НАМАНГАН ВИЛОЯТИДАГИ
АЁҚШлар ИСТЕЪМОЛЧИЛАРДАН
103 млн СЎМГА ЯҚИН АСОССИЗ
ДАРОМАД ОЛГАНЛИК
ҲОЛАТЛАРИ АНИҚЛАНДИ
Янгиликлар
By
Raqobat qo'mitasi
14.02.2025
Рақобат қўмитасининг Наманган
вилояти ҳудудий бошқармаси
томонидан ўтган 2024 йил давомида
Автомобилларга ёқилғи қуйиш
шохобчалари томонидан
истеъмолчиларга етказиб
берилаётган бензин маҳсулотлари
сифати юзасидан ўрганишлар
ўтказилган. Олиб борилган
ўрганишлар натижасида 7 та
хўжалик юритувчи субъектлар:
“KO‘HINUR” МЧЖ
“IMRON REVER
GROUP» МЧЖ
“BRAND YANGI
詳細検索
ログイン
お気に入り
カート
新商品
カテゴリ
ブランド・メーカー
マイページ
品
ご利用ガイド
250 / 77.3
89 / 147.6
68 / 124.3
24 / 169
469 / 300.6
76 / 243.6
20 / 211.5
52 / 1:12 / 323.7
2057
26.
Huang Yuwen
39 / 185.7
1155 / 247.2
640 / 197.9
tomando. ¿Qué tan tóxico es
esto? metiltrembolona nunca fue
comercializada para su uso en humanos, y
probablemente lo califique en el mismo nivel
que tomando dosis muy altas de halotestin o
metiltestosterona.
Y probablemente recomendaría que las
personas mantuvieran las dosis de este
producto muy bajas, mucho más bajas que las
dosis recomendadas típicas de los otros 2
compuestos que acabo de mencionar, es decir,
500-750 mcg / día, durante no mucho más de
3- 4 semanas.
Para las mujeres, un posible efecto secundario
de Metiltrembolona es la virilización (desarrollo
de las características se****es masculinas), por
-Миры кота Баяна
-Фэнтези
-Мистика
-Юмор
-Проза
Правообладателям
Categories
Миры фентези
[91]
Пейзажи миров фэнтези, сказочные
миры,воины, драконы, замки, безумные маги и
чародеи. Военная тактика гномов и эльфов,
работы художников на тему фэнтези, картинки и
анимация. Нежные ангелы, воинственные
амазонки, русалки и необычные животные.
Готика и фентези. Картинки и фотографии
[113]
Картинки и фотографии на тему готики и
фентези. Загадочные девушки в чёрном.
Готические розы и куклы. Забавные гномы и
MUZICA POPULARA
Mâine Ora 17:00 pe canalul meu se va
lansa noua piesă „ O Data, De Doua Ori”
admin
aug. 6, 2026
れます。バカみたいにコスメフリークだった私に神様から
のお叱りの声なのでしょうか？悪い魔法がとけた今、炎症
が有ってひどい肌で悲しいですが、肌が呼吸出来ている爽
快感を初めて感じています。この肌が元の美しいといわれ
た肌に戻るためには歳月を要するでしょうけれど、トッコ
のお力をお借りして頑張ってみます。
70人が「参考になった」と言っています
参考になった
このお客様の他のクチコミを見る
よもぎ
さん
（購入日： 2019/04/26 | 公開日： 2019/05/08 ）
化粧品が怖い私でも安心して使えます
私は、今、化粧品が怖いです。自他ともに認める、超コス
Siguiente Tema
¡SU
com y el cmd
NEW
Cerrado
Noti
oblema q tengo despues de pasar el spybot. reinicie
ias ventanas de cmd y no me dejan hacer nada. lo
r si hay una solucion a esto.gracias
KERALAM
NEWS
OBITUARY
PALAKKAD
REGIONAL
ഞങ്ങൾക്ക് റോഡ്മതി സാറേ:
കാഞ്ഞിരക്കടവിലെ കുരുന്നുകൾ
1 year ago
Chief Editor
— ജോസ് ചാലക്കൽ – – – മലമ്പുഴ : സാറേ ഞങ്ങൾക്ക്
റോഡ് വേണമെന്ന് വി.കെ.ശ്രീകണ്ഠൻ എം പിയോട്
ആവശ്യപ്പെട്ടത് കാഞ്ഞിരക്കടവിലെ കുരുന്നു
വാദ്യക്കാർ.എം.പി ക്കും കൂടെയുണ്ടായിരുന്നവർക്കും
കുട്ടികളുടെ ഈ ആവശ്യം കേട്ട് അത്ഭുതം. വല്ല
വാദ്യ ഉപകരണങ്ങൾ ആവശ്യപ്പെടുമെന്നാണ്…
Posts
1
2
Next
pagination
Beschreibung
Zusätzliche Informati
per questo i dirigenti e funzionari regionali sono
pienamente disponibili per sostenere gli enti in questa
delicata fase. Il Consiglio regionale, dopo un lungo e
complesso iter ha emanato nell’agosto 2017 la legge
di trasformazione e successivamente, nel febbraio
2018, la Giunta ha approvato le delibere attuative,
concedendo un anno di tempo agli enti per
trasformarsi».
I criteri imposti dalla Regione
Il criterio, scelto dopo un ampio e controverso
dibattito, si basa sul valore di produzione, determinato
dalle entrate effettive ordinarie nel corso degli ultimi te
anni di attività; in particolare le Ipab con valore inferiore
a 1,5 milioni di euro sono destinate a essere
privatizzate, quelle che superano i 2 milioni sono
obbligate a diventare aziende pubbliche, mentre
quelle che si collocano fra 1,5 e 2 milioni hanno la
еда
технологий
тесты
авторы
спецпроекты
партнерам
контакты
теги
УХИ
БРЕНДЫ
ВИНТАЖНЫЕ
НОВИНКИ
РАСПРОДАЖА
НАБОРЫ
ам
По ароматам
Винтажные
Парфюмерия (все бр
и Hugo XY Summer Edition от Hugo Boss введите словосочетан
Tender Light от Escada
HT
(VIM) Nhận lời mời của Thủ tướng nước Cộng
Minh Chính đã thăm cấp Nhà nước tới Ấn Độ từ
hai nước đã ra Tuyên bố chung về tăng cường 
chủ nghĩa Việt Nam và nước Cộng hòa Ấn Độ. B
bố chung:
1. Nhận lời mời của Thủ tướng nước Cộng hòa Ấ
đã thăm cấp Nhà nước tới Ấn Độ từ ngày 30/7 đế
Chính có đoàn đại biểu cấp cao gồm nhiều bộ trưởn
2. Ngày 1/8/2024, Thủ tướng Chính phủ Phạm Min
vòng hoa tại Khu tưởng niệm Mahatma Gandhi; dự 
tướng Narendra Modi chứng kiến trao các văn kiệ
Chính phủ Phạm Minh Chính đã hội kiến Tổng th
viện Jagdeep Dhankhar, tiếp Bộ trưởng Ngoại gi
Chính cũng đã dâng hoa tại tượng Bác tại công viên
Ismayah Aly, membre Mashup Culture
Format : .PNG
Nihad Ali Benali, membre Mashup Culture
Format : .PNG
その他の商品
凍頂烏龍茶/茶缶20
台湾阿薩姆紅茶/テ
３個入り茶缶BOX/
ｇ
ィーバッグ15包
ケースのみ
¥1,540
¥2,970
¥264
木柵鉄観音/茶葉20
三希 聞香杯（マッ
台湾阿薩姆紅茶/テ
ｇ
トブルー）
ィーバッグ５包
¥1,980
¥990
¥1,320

━━━━━━━━━━━━━━━━━━━━

Search the records above for "Cộng" and copy every line that has it.

_YOUR RESPONSE_
(VIM) Nhận lời mời của Thủ tướng nước Cộng
chủ nghĩa Việt Nam và nước Cộng hòa Ấn Độ. B
1. Nhận lời mời của Thủ tướng nước Cộng hòa Ấ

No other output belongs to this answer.